À Marie, la mère de Jésus, sont consacrés 25 versets dans un chapitre (sourate) qui porte son nom. Zaccharie et Abraham n’ont droit, respectivement, qu’à 15 et 10 versets. C’est elle qui reçoit le verbe de Dieu et s’isole dans un état de pureté absolue pour la prière.
La femme peut prendre les commandes
Le Coran le confirme et nous décrit la reine Belkis jouissant d’une grande dignité, régnant avec prudence, consultant son conseil pour les affaires de l’État. L’image de Belkis est celle d’un monde féminin gentil, prudent où la passion sauvage de l’homme est apprivoisée.
La femme dans le couple
Complétons le verset 189 de la sourate 7 : « Lui qui vous a créé d’une âme unique, dont Il tira le pair, pour que ce dernier trouvât auprès d’elle la paix… » Voici donc le rôle apaisant de la femme dans le couple. Et, dans ce couple, la femme a conclu avec l’homme un pacte, et quel pacte ! Les versets 20 et 21 de la sourate 4 nous le rappellent solennellement : « Si vous voulez substituer une épouse à une autre, eussiez-vous donné à l’une d’elles un quintal d’or, n’en récupérez pas une miette. Le feriez-vous au prix d’une infamie, d’un péché flagrant ? Et comment le feriez-vous, quand vous avez accédé l’un à l’autre, et qu’elles ont reçu de vous un si grave engagement ? »
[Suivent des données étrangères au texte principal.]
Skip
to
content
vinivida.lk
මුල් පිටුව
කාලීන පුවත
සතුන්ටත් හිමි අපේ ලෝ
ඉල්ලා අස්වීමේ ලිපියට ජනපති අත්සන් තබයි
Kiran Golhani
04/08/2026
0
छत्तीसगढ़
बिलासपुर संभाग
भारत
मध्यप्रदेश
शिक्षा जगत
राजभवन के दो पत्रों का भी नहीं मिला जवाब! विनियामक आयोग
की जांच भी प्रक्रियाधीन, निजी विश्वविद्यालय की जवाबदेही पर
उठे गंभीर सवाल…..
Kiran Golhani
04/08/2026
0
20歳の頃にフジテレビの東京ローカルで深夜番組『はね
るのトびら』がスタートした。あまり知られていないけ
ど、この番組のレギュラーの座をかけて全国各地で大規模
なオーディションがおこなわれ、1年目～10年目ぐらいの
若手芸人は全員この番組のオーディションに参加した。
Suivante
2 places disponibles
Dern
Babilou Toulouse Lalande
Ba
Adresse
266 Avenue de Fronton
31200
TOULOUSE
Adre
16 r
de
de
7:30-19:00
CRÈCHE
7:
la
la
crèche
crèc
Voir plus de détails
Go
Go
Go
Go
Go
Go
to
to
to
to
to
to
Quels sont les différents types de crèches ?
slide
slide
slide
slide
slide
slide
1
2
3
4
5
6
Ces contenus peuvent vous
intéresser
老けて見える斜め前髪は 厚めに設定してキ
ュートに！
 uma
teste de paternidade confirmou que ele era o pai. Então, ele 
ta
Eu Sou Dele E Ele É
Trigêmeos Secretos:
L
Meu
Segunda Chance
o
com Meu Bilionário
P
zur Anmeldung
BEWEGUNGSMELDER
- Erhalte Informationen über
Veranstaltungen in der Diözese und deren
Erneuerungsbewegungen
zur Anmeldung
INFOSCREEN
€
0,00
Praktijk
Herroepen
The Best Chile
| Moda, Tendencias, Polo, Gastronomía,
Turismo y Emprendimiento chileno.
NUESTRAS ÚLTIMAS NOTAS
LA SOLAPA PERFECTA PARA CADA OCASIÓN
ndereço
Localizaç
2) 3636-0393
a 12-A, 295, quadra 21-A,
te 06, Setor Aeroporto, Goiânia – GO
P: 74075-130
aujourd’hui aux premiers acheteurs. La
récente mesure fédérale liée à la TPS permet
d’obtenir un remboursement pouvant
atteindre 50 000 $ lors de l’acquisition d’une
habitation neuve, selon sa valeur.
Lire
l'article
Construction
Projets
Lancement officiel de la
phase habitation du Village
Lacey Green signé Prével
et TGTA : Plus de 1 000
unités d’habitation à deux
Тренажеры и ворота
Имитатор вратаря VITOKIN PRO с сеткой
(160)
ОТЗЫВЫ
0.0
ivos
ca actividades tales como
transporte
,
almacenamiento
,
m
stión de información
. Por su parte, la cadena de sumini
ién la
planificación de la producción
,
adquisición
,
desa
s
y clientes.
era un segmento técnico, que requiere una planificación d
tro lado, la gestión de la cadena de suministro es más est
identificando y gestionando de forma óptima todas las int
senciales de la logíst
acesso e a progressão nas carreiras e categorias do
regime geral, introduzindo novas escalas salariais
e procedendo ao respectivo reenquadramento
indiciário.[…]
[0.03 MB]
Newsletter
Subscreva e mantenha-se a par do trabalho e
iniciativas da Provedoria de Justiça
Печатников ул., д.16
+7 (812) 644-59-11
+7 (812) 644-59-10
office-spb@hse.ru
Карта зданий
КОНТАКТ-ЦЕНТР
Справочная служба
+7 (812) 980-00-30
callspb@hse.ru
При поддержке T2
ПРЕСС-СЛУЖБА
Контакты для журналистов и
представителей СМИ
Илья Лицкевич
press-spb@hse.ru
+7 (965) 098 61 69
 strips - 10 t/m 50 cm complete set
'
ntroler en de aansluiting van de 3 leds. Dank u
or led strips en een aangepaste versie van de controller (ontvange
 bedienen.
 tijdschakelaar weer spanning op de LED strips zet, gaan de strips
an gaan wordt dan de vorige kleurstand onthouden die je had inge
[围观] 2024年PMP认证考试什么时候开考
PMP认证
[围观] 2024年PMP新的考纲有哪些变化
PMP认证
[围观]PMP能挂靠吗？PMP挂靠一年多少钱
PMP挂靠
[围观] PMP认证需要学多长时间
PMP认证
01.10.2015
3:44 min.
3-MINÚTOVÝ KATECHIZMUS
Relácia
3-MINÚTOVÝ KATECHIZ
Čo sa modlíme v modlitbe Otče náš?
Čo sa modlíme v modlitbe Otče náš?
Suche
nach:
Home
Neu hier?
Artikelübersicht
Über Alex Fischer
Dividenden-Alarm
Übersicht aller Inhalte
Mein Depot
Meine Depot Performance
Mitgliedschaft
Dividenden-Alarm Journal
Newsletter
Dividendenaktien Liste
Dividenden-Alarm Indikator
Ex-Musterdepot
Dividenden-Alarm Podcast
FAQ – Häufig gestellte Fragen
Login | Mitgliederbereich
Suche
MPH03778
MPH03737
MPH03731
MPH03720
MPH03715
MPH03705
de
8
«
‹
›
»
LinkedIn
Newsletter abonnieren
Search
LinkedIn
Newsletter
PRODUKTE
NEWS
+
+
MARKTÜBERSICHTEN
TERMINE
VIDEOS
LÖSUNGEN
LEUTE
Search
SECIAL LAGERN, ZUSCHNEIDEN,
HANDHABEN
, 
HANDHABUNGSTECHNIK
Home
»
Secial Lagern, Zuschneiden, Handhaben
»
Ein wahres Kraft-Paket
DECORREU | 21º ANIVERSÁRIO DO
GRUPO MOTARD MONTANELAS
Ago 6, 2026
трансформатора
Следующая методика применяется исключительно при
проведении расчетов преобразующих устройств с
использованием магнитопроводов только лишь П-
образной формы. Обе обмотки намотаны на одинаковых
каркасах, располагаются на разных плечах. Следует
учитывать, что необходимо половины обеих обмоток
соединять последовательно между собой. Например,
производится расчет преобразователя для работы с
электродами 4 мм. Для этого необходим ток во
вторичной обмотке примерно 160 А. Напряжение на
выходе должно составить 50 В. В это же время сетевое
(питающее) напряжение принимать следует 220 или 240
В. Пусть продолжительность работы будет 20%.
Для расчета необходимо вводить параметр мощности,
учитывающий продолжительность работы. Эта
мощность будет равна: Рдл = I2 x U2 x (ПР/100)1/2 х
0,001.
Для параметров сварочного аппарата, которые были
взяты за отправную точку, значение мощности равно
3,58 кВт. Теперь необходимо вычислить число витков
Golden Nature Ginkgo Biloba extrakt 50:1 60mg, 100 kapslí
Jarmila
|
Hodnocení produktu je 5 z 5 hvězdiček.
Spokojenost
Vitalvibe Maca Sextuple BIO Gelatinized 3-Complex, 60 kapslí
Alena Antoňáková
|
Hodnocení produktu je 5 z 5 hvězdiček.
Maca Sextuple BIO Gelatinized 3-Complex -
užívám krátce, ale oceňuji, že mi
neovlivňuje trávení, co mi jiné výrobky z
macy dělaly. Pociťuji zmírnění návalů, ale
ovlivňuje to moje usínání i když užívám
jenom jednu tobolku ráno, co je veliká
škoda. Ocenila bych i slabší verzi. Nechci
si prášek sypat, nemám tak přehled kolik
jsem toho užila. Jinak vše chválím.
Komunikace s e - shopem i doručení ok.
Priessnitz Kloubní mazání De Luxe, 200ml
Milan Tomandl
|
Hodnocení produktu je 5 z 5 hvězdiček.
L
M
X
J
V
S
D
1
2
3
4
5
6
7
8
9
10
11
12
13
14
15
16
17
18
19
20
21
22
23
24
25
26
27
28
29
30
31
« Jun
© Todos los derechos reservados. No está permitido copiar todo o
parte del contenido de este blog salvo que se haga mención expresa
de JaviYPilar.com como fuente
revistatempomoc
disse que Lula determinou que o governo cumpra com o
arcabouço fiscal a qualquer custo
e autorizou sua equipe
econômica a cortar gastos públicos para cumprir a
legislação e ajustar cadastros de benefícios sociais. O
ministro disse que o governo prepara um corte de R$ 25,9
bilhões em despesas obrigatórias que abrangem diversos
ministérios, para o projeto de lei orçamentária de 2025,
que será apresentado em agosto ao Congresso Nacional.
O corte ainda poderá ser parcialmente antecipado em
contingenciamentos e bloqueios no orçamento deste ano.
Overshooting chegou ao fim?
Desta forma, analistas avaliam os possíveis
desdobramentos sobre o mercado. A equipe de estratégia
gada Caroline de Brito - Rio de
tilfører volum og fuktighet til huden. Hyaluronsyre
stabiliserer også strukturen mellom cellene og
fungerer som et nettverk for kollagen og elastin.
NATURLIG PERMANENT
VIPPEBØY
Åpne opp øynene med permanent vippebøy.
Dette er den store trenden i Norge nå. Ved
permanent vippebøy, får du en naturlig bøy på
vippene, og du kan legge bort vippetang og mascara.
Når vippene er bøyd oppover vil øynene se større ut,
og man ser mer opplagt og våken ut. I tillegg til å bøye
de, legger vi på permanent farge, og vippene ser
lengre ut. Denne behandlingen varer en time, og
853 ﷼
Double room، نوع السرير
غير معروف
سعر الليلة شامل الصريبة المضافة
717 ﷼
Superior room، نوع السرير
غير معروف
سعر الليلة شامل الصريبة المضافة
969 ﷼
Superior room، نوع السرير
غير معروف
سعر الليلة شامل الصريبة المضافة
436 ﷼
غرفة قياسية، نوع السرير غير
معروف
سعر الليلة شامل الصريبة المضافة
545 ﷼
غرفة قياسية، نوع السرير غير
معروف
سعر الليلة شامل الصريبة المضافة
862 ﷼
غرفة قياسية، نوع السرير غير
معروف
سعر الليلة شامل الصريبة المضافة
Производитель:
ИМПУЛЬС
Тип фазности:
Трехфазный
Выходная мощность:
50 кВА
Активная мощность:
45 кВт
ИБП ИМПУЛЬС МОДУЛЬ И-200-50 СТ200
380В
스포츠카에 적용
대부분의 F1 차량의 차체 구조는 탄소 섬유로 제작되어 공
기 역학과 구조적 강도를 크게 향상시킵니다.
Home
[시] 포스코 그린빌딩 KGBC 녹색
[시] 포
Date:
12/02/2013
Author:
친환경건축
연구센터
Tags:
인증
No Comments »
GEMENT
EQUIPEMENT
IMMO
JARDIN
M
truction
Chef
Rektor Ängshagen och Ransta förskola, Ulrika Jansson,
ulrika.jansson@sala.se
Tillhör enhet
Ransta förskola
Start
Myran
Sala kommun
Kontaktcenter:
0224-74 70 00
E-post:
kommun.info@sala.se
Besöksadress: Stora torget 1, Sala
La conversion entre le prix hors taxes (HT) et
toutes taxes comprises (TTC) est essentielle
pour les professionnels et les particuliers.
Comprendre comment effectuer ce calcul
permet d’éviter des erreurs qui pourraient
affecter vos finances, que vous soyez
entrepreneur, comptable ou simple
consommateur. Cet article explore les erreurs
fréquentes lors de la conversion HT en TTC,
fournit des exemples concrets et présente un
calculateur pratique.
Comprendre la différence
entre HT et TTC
Quel homme oserait défier cette protection coranique de la femme ? Quel homme honnête pourrait oublier si facilement cet engagement moral ?
La polygamie
Le lecteur peut rester sceptique et m’objecter : « Que faites-vous de la polygamie ? » Elle serait antiféministe, en effet, si l’on amputait le verset qui la conditionne. La condition, ici, est la présence d’orphelins. C’est la crainte d’être injustes avec ceux-ci qui rend licite une certaine forme de polygamie : la polygamie qui règle un problème social et non la polygamie souhaitée par ceux qui ont un problème avec leur libido !
Le Coran est le premier texte sacré qui donne une forme restrictive à la polygamie. Il n’y a aucune restriction de ce genre ni dans l’Ancien ni dans le Nouveau Testament. Aucune restriction non plus chez les hindous, les zoroastriens, etc. Ne s’agit-il pas d’un geste protecteur de la femme ?
* Professeur à la faculté de médecine d’Alger. Ce texte a été écrit à l’occasion de la Journée de la femme, le 8 mars 2005.